For the same reason that there are markets for stocks arleady issued, and bonds already sold by the Treasury. . . because without them who would be paying the builders and developers? Oh, home buyers you say? Then you need to pay more than double every month. Are you ready to cough up and buy? and ready to pay twice as much every month for the same roof over your head? Do you also believe any and all money that you have made from stocks should be taxed at 100? including dividends? Chances are that you bought the stocks on the secondary market not all IPO issues. Besides even if you bought IPO, you had to sell into the secondary market.
Of course there is BENEFIT! You are getting a roof over your head that is costing you half the price of what would cost you every month to buy the same house. Do you also believe hotels offer you no benefit? If it offers you no benefit, why did you sign up with your landlord at all? The fact that she is willing to charge you less than other landlords is your BENEFIT!
Like I mentioned before, my motivation is that I do not wish the Georgist nonsense drive up rent across the country. If you really believe the small time landlords have market power like liquor licenses do, what makes you think a more expensive liquor license would make the liquor cheaper?! My landlord has saved me $180k over a little over half a decade compared to if I had bought the house at the time. Unlike you, I'm rather appreciative of that service.

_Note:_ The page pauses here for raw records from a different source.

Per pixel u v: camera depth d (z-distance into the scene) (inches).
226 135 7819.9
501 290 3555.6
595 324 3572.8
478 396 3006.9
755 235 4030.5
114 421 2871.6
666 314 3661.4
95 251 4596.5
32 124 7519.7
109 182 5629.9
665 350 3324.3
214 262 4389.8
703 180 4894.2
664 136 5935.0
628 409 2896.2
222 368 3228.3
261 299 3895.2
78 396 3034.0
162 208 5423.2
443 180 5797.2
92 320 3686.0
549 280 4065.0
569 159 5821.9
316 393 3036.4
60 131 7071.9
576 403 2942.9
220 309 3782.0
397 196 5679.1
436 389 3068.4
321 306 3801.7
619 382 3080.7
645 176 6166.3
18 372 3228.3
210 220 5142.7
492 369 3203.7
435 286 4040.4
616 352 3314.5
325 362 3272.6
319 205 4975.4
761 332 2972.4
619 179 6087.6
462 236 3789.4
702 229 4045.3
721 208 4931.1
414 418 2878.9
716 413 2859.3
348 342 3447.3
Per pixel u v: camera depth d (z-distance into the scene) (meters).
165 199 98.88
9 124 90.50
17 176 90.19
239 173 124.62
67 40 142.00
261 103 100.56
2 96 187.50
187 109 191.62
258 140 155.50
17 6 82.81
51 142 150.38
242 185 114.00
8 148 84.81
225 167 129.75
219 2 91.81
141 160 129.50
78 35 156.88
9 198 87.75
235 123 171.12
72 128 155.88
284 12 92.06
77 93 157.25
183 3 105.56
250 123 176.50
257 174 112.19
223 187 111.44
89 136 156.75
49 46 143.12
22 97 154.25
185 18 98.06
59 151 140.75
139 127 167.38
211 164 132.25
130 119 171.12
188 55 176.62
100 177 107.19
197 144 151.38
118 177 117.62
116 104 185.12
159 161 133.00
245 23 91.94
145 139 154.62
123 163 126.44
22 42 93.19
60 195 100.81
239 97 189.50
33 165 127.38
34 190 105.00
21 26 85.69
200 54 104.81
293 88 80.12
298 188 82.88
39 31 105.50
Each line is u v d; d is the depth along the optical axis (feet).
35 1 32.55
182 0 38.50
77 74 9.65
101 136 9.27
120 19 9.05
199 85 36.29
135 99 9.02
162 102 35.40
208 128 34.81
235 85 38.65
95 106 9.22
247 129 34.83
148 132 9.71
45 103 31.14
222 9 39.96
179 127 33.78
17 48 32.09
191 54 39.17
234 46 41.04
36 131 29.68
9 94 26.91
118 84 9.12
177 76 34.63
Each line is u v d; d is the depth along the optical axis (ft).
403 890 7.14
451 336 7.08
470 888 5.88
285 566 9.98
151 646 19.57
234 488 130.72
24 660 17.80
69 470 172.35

If your idea is to let the government collect rent, who will be managing the building then? The government? Do you really want to interview in a facility like the DMV for your next house hunting? Wait, the government already run some rental units. Go to a public housing project in Detroit or Baltimore, and see what it's like.
There is a reason why having the government take over retail housing rental is a bad idea. We have already gone through that experiment: Marxians (and Henry Ford too) thought government/monopolistic resource management would bring efficiency. The result was the exact opposite: because no one person can do everything up and down the chain of responsibilities, the monopolistic bureaucracy that would grow out of such a monopolistic integrated operation (whether it be a commune in Russia or a the River Rouge Plant in Michigan) is nowhere nearly as efficient and flexible as multiple competitors at each level.
That's why we have multiple different private firms involved in growing lettuce, transporting them, and putting them on the shelves for you to choose from. The grocery store may well be charging you 3x per head the price that they are paying (a profit margin that is far higher than what your landlord is getting) . . . but that is still far more efficient than if a government monopoly were put in place to handle all the growing and distribution . . . for the very simple reason that a monopolistic bureaucracy would become far more self-serving without competitive pressure.
Getting the most that one can get away with is human nature (including sheer laziness). For crying out loud, your landlord is getting a shitty 2-3% or less return on capital, and you are here disparaging the morality of her being landlord, obviously hoping to pay less. LOL. It is only the freedom to choose alternatives that keep both parties to a transaction in check. If a government monopoly becomes one of the two parties in a transaction, the counter-party loses that freedom to choose entirely and has to suck up shitty service at high price. If you think the rent is too high, you should be pushing for government relaxing zoning restrictions so that more landlords can compete with more units instead of advocating raising taxes that may well drive some existing landlords out and make rent more expensive.
For what it's worth, most commercial spaces are rented on "triple-net" basis; i.e. the tenant is responsible for insurance, tax and utilities, largely because commercial zoning tax rate and insurance tend to fluctuate. A high LVT that get re-assessed every year may well make residential rental market into triple-net basis as well. . . perhaps not a bad idea to have rents quoted on triple-net basis, considering just how misinformed some people are nowadays.